Milestone would have total creative control over its comics, retain the copyright to all of its characters and have the final say on merchandising and licensing deals, according to the deal. Marvel and DC, the Coke and Pepsi of the comics industry, had dabbled in creator-owned projects before. But a deal of that size and scope was unprecedented.

The arrangement was “very unique in that it allowed Milestone access to a complete system of distribution and promotion while still maintaining a great deal of independent control over the content of the books,” Jeffrey A. Brown, Bowling Green University professor and author of Black Superheroes, Milestone Comics, and Their Fans, said to Urban News Service.

The agreement “proved beneficial to both DC and Milestone,” Brown said. It “facilitated the Static Shock animated series,” which ran for 52 episodes on the WB Network from 2000 to 2004. It also” kept the characters alive with occasional appearances in the DC Universe after Milestone closed down.”

Milestone’s comic book line launched in 1993 and went on hiatus in 1997 after giving readers hundreds of individual issues. Why did it shut down? “The various titles published by Milestone had a very dedicated fan following but the glut of new publishers over-saturated the market,” Brown said.

Despite rapid expansion, the American public’s interest in comics waned in the late 90’s, partly due to fascination with the still relatively new internet. Dozens of comic book companies and thousands of comic-specialty retailers went bust.

Now, thanks to television, social media and stronger story lines, comics are in another growth phase. The number of shops has risen and other distribution channels have emerged and improved. You can buy individual issues at comic book stores, digital comics for your tablet — via Amazon or ComiXology — and graphic novels are now seen as a legitimate genre of literature.

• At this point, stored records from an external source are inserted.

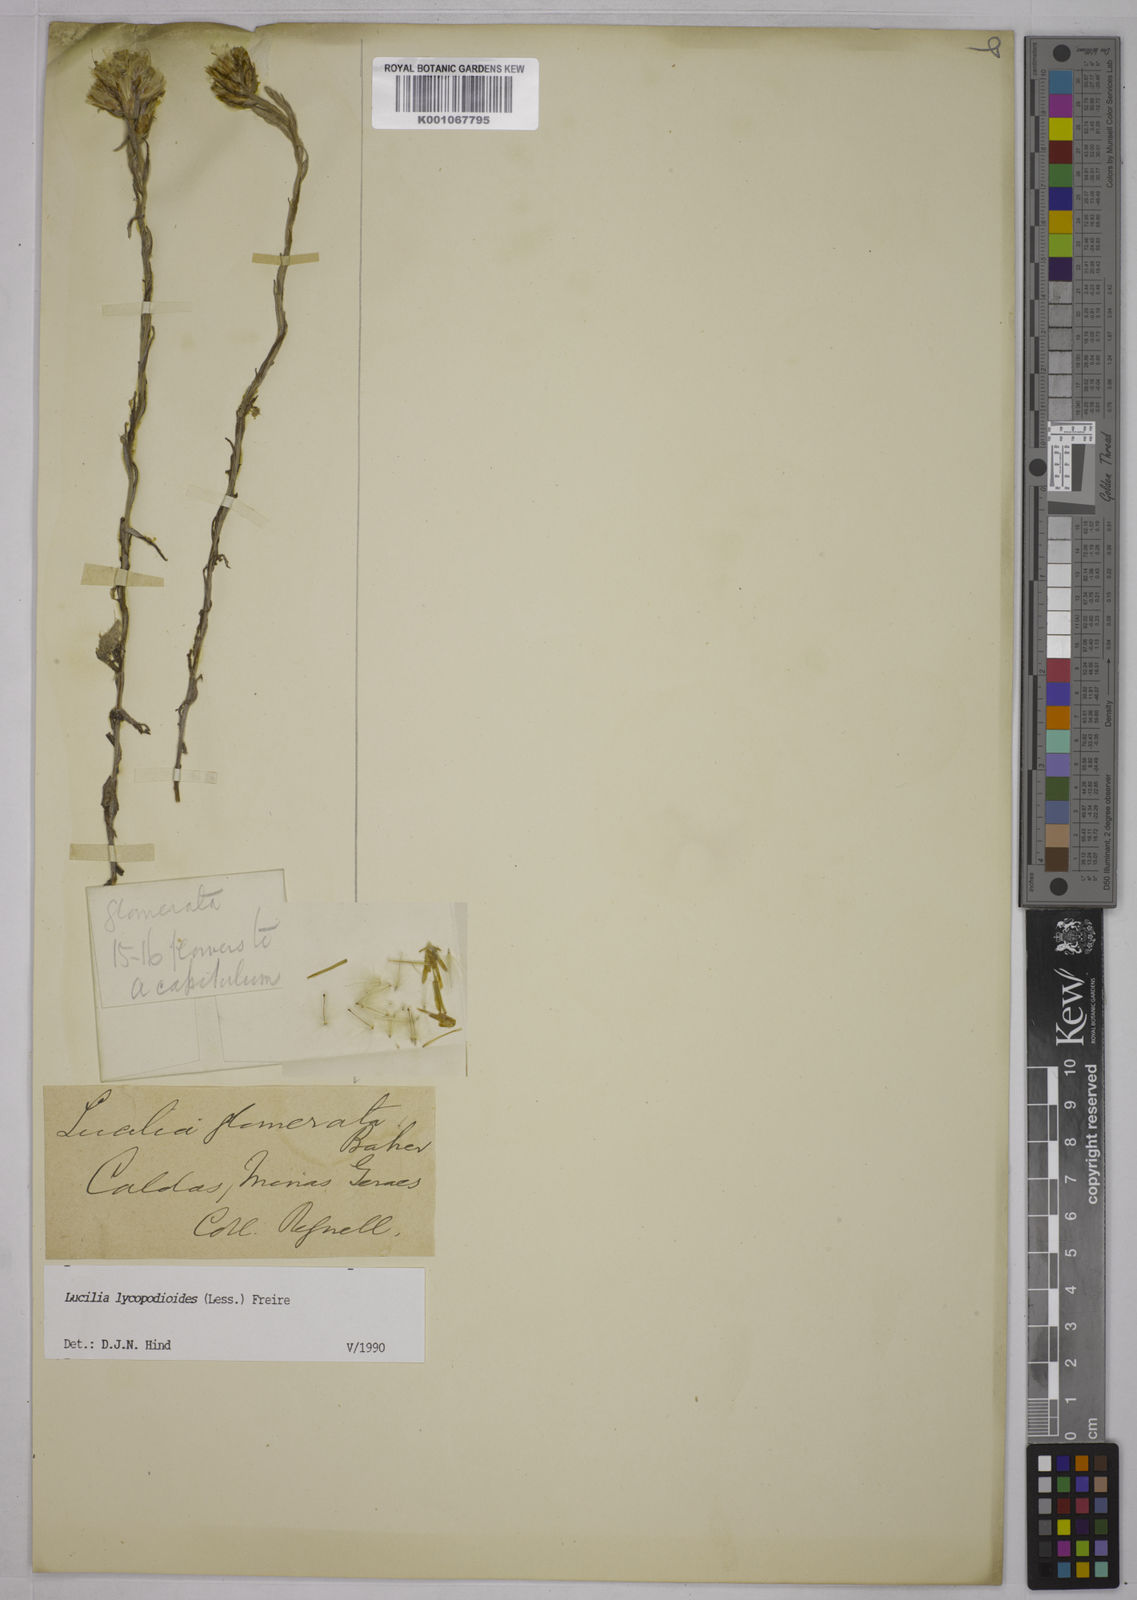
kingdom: Plantae
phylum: Tracheophyta
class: Magnoliopsida
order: Asterales
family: Asteraceae
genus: Lucilia
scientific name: Lucilia lycopodioides
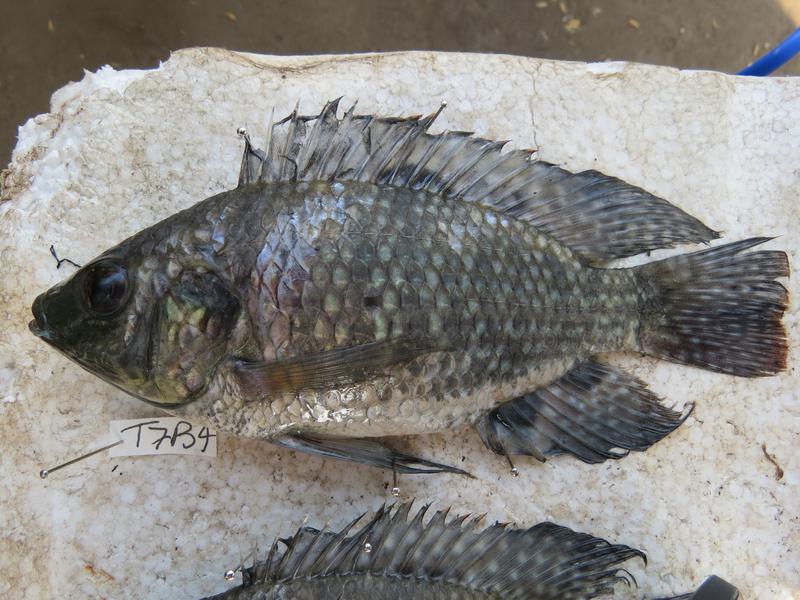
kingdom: Animalia
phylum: Chordata
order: Perciformes
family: Cichlidae
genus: Oreochromis
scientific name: Oreochromis leucostictus
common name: Blue spotted tilapia
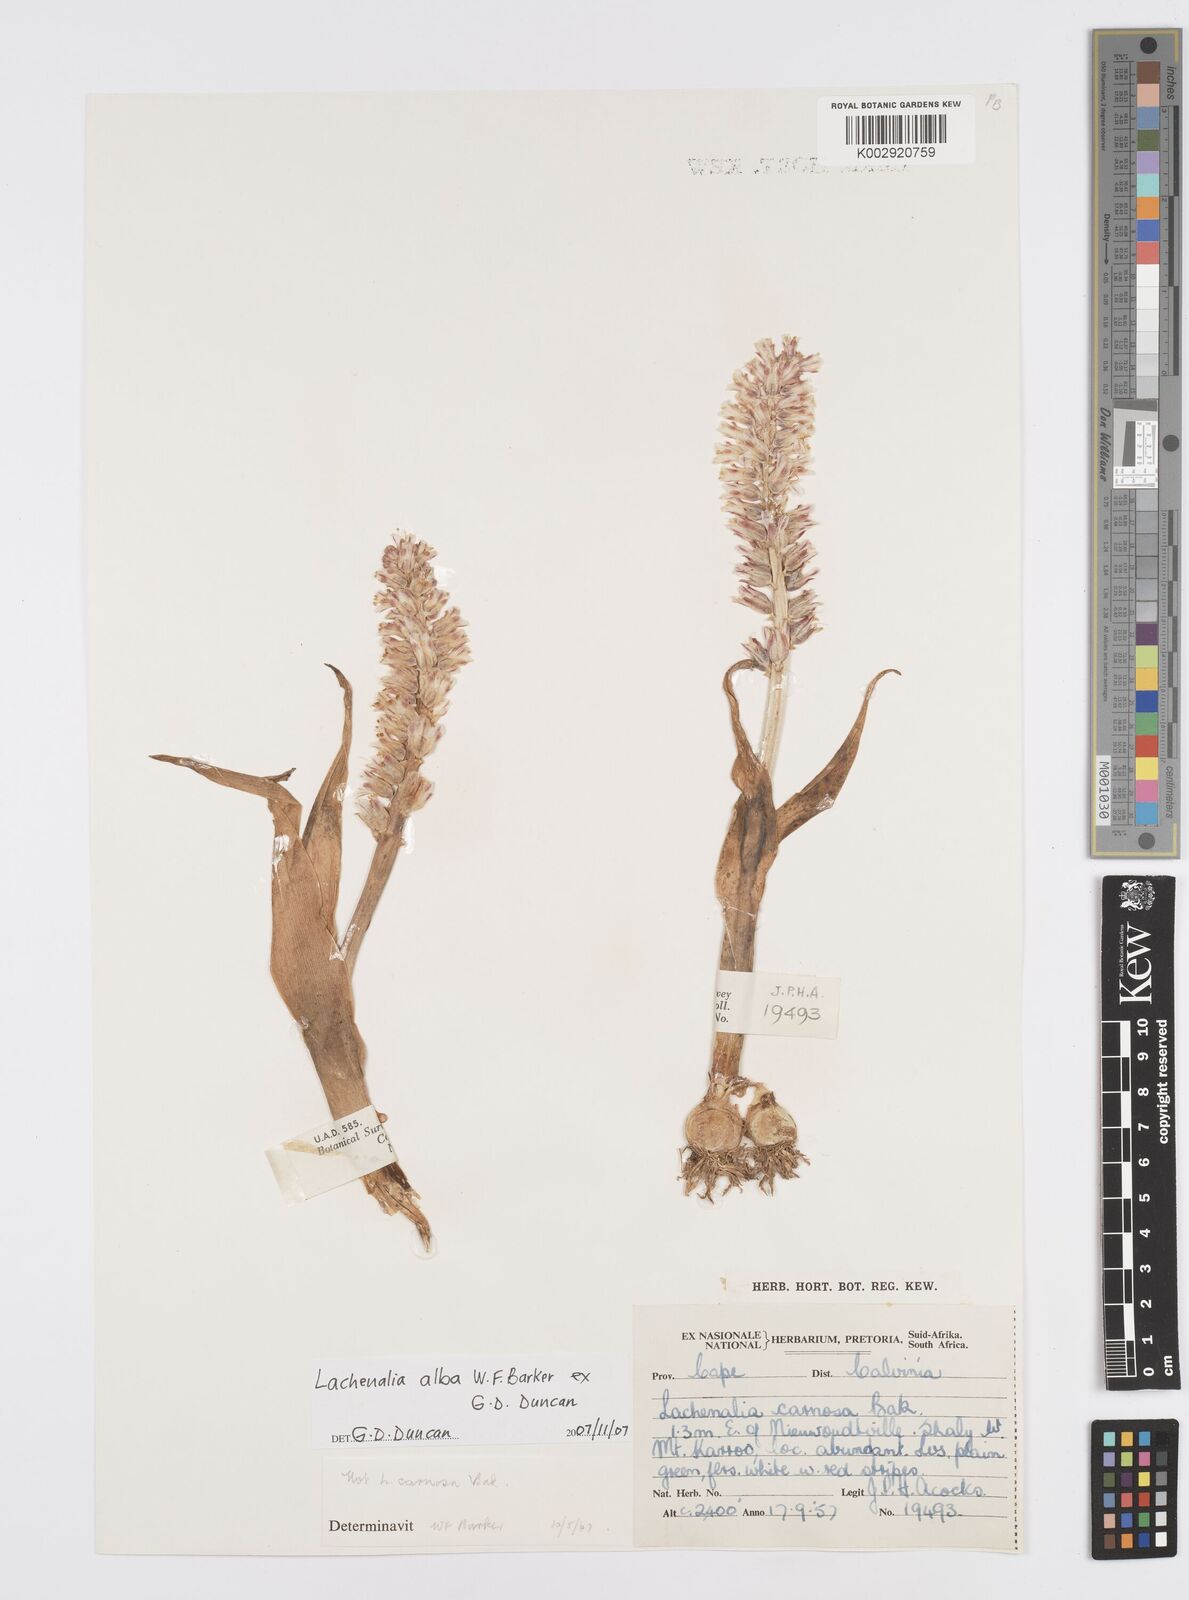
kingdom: Plantae
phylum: Tracheophyta
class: Liliopsida
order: Asparagales
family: Asparagaceae
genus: Lachenalia
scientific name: Lachenalia alba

The staid, overwhelmingly male, white and nerdy comic book “shows” of old where collectors browsed for back issues and maybe scored a few autographs have been replaced by the far more boisterous and diverse comic-cons.”

Comic-cons, which feature costume contests (cosplay) and panels with comic book creators and filmmakers have become essential marketing events for the comic, television and film industries.

Milestone has picked an opportune time for a comeback, but why as part of DC, rather than going it alone? DC is a subsidiary of the Warner Brothers movie studio, which could make it easier to develop projects. But there’s more to it than that.

“People don’t like ‘superhero comics’ [generically]. They like Marvel comics, they like DC comics. They like genre comics,” Matthew Klokel, founder of the Washington DC-based shop Fantom Comics, said to UNS.

Milestone and DC’s relationship might be akin to that of Pixar and Disney, Professor Brown said. The larger company managed to keep the smaller one attached after some intense negotiations, but was changed in the process.

“Disney allowed Pixar to have a unique vision and approach to animated films that complimented its own products. The Milestone characters actually fit very well within the main continuity of DC comics, and they bring along a focus on diversity that has been lacking. It also allows a change in perspective without seeming like a cheap stunt or a token inclusion of ethnic heroes,” Brown said.

Even in the ’90s, when the DC and Milestone universes were technically separate, the two companies found ways for the characters to cross over. DC’s Steel fought with and then alongside Milestone’s Hardware. Superboy hit on Icon’s young female sidekick Rocket. During part of Milestone’s long hiatus, Static Shock was a member of DC’s Teen Titans.

Milestone and DC promise that what comes next year will be big. “All the characters that you know and love will be back: Hardware, Icon and Rocket, Static Shock…Xombi…Blood Syndicate,” founder Denys Cowan said during a panel at this year’s San Diego Comic Con, to great applause.